What the exercise asks
Recast everything in the records below, from the line containing "Mask every instance" down to the line containing "61V50L157 31L122 19L92", as a Markdown table with the columns No. and Text. Number each row, skip blank lines, and leave the pictures out.

Source data

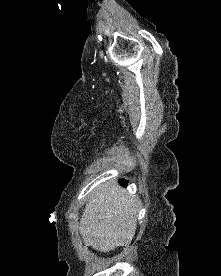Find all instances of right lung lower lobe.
I'll list each match as a JSON object with an SVG mask.
<instances>
[{"instance_id": "1", "label": "right lung lower lobe", "mask_w": 221, "mask_h": 276, "mask_svg": "<svg viewBox=\"0 0 221 276\" xmlns=\"http://www.w3.org/2000/svg\"><path fill=\"white\" fill-rule=\"evenodd\" d=\"M120 184L125 187L128 184V181L125 179H121Z\"/></svg>"}]
</instances>
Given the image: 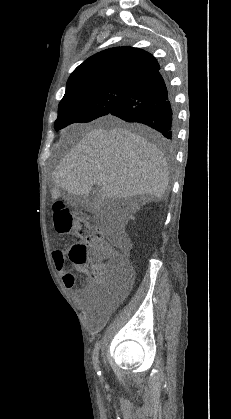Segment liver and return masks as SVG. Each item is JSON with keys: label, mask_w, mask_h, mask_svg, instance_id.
<instances>
[{"label": "liver", "mask_w": 231, "mask_h": 419, "mask_svg": "<svg viewBox=\"0 0 231 419\" xmlns=\"http://www.w3.org/2000/svg\"><path fill=\"white\" fill-rule=\"evenodd\" d=\"M90 130L67 154L52 175L56 200L64 190L88 195L95 184L102 199L150 195L162 199L168 188V168L158 147L121 126Z\"/></svg>", "instance_id": "obj_1"}]
</instances>
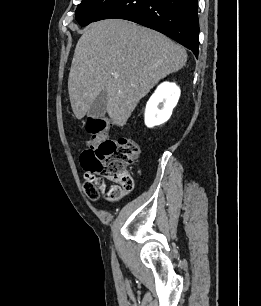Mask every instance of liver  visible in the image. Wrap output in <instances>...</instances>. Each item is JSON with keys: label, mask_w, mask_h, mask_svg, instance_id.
<instances>
[{"label": "liver", "mask_w": 261, "mask_h": 306, "mask_svg": "<svg viewBox=\"0 0 261 306\" xmlns=\"http://www.w3.org/2000/svg\"><path fill=\"white\" fill-rule=\"evenodd\" d=\"M186 61V50L157 31L122 19L92 23L78 40L68 78L74 115L82 119L105 90L106 111L123 126L154 85Z\"/></svg>", "instance_id": "6515ba94"}]
</instances>
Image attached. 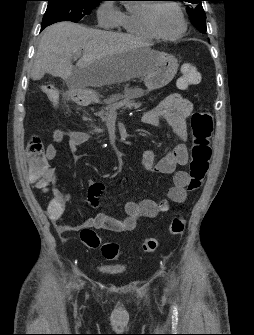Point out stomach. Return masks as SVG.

Exercise output
| No. | Text |
|---|---|
| 1 | Mask every instance of liver  visible in the image. Wrap output in <instances>...</instances>. Each item is JSON with keys: label, mask_w, mask_h, mask_svg, instance_id. |
| 2 | <instances> |
| 3 | [{"label": "liver", "mask_w": 261, "mask_h": 306, "mask_svg": "<svg viewBox=\"0 0 261 306\" xmlns=\"http://www.w3.org/2000/svg\"><path fill=\"white\" fill-rule=\"evenodd\" d=\"M186 61V50L157 31L122 19L92 23L78 40L68 78L74 115L82 119L105 90L106 111L123 126L154 85Z\"/></svg>", "instance_id": "6515ba94"}] |